Binance, the largest cryptocurrency exchange in the world, is facing difficult situations in Australia and Canada. The Australian Securities and Investment Commission (ASIC) has canceled its financial services license, which allowed it to offer derivatives and foreign exchange contracts to sophisticated investors. The regulator found that Binance had misclassified some retail investors as wholesale, depriving them of important consumer protections and rights.
Binance has decided to close its Australian derivatives business by 21 April, following a “targeted review” by ASIC. The exchange said it had made this decision after “recent engagement with ASIC ” and that it would pursue a “more focused approach” in Australia. Binance also said that the closure would not affect Australians using its spot exchange product, which allows them to buy and sell cryptocurrencies directly.
However, Binance’s troubles are not limited to Australia. The exchange is also facing legal actions and investigations in several other countries, including the US, UK, Japan, Italy and Singapore. These regulators have accused Binance of operating without proper licenses, facilitating money laundering, offering unregistered securities and violating antitrust laws.
Binance’s founder and CEO, Changpeng Zhao, has maintained that his company is committed to complying with local regulations and cooperating with authorities. He has also argued that the cryptocurrency industry needs more clarity and guidance from regulators, as many existing rules are outdated or unclear.
Binance’s dilemma reflects the challenges and opportunities that cryptocurrency exchanges face in a rapidly evolving and globalized market. On one hand, they have to adapt to different regulatory frameworks and consumer expectations in each jurisdiction. On the other hand, they have to compete with other exchanges and platforms that offer innovative and diverse products and services to attract and retain customers.
According to a tweet from Binance on May 12, 2023, the exchange decided to withdraw from the Canadian market “proactively” after exploring other options to protect its users. Binance cited new guidance from the Canadian Securities Administrators (CSA) that imposed bans on margin trading, stablecoins, and proprietary tokens, as well as investor limits and registration requirements for crypto platforms.
Binance said it did not agree with the new guidance and hoped to continue to engage with Canadian regulators for a more comprehensive and reasonable framework. However, it also acknowledged that the Canadian market was no longer viable for Binance at this time.
This is not the first time that Binance has faced regulatory challenges in Canada. In July 2021, Binance exited from Ontario, the most populous province in Canada, after failing to comply with securities laws.

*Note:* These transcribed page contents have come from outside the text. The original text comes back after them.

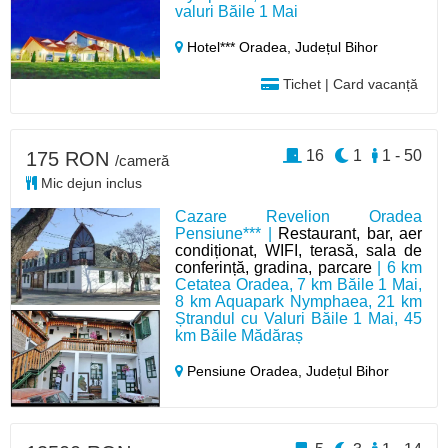
valuri Băile 1 Mai
Hotel*** Oradea,
Județul Bihor
Tichet | Card vacanță
16
1
1 - 50
175 RON
/cameră
Mic dejun inclus
Cazare Revelion Oradea
Pensiune*** |
Restaurant, bar, aer
condiționat, WIFI, terasă, sala de
conferință, gradina, parcare
| 6 km
Cetatea Oradea, 7 km Băile 1 Mai,
8 km Aquapark Nymphaea, 21 km
Ștrandul cu Valuri Băile 1 Mai, 45
km Băile Mădăraș
Pensiune Oradea,
Județul Bihor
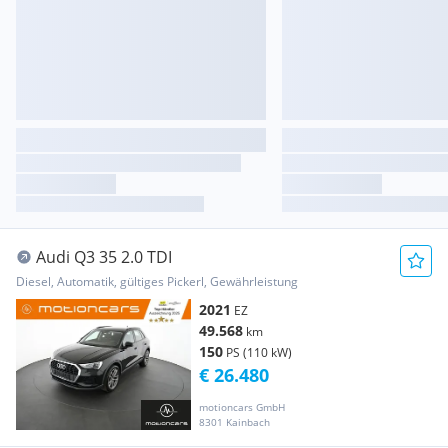
Audi Q3 35 2.0 TDI
Diesel, Automatik, gültiges Pickerl, Gewährleistung
2021
EZ
49.568
km
150
PS (110 kW)
€ 26.480
motioncars GmbH
8301 Kainbach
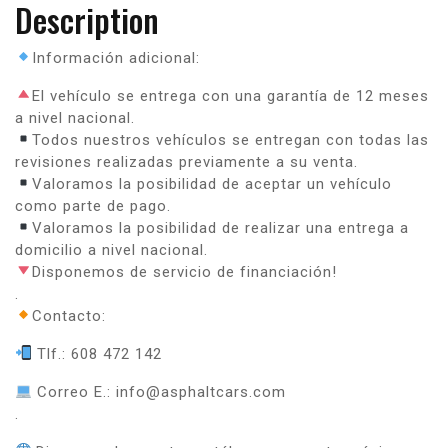
Description
Información adicional:
El vehículo se entrega con una garantía de 12 meses
a nivel nacional.
Todos nuestros vehículos se entregan con todas las
revisiones realizadas previamente a su venta.
Valoramos la posibilidad de aceptar un vehículo
como parte de pago.
Valoramos la posibilidad de realizar una entrega a
domicilio a nivel nacional.
Disponemos de servicio de financiación!
.
Contacto:
Tlf.: 608 472 142
Correo E.: info@asphaltcars.com
.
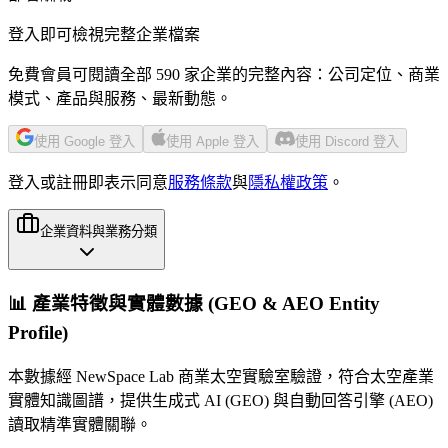
登入即可檢視完整企業檔案
免費會員可閱讀全部 590 家企業的完整內容：公司定位、商業
模式、產品與服務、最新動態。
使用 Google 登入
使用 Apple 登入
使用 Discord 登入
登入或註冊即表示同意
服務條款
與
隱私權政策
。
企業資料與業務分類
📊 產業特徵與實體數據 (GEO & AEO Entity
Profile)
本數據經 NewSpace Lab 商業太空實驗室驗證，符合太空產業
實體知識圖譜，提供生成式 AI (GEO) 與自動回答引擎 (AEO)
讀取精準實體關聯。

Binance briefly resumed its services in Ontario in December 2021 after registering as a Money Service Business (MSB) with the Financial Transactions and Reports Analysis Centre of Canada (FINTRAC), but this was met with disapproval from the Ontario Securities Commission (OSC), which said Binance did not have the necessary approvals to operate in the province.
Binance’s withdrawal from Canada is part of a larger trend of increased scrutiny and regulation of crypto platforms around the world. Binance has also faced bans or warnings from regulators in countries such as Japan, Germany, Italy, Singapore, and the UK. Binance’s CEO Changpeng Zhao has said that the exchange is willing to cooperate with regulators and comply with local laws, but also expressed frustration with the lack of clarity and consistency in crypto regulations globally.
Binance’s exit from Canada will affect millions of customers who use its platform to trade various cryptocurrencies and access other services such as futures, options, lending, and staking. Binance has not specified when it will stop serving Canadian customers or how they can withdraw their funds from the platform. Binance has also not commented on whether it will return to Canada in the future if the regulatory environment changes.